Understanding World Bank Data: A Beginner’s Guide to Preparing It for Analysis

We rely on open data portals to gather information for analysis and to write articles for our site. One of our go-to sources is the World Bank. It is one of the most valuable open data sources for global development, economics, and social indicators. Whether you’re exploring GDP growth trends, tracking education rates, or comparing CO₂ emissions, World Bank datasets provide a wealth of information covering nearly every country and region in the world.

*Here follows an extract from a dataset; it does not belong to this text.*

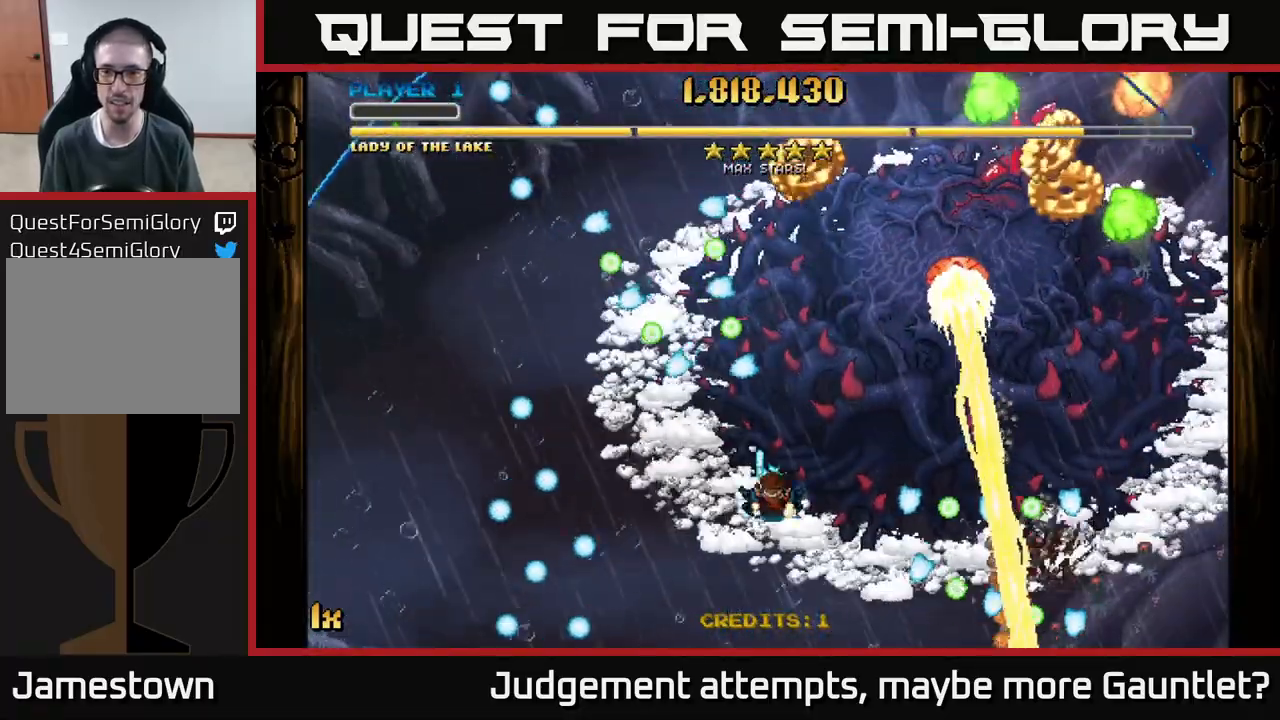
{"buttons": ["A"], "left_stick": "up-right", "events": [[83, "left_stick", "up"], [117, "X", "up"], [283, "left_stick", "up-right"]]}
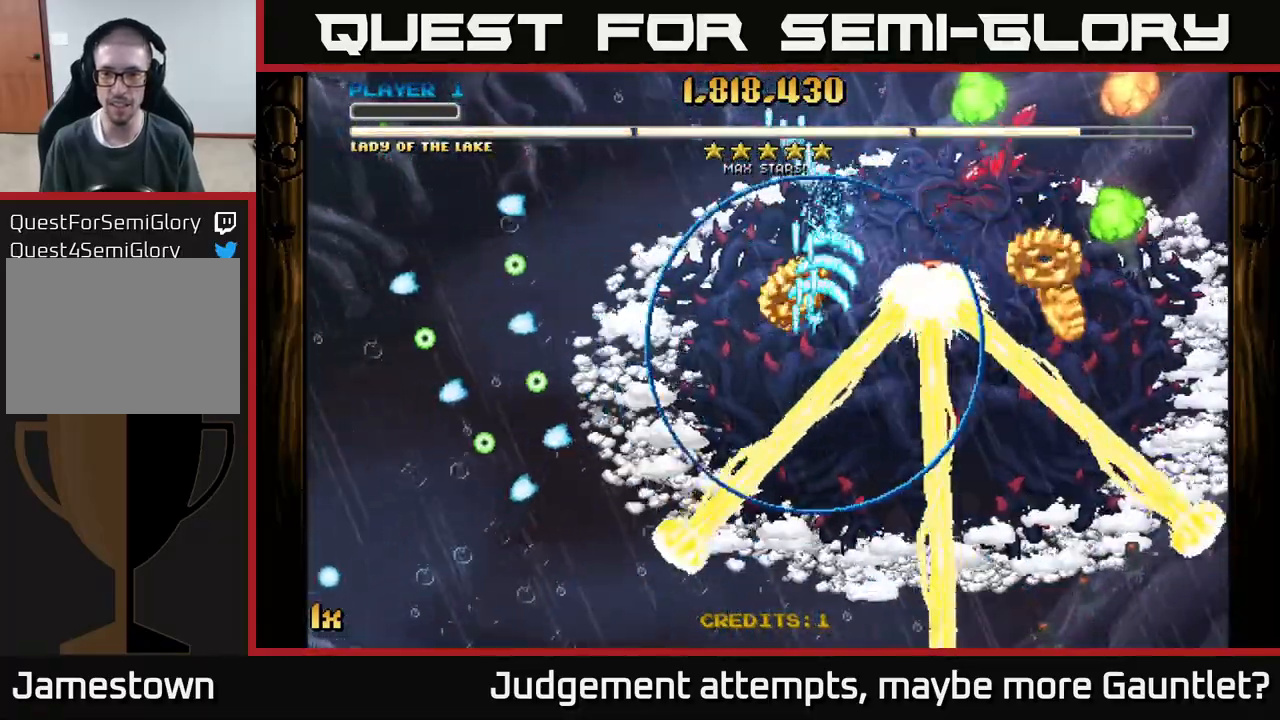
{"buttons": ["A"], "left_stick": "down-right", "events": [[133, "left_stick", "down-right"]]}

However, if you’ve ever downloaded a dataset directly from the World Bank Data Portal, you may have noticed that the file isn’t quite ready for analysis right away. The data usually needs some cleaning and reshaping before you can use it effectively in Google Sheets, Excel, or a programming tool like Python or R.

This guide explains how World Bank data is structured, what kind of information it contains, and how to transform it into a tidy, analysis-ready format.

How World Bank Datasets Are Organized

When you download data from the World Bank, it typically comes as a CSV or Excel (.xls) file. Here’s what you’ll usually find inside:

Column Name Description
Country Name Full name of the country or area (e.g., Canada, World, OECD members).
Country Code ISO3 three-letter code used for joins and merges (e.g., CAN, USA).
Indicator Name Human-readable title for the series (e.g., GDP (current US$), CO₂ emissions (metric tons)).
Indicator Code World Bank code (unique machine identifier) – useful when merging metadata or using the API (example: NY.GDP.MKTP.CD).
Year columns Each year is a separate column (e.g., 2000, 2001). This is the typical wide layout returned by many downloads.
Values Numeric values for each country–year combination. Expect gaps: not every country has data for every year or indicator.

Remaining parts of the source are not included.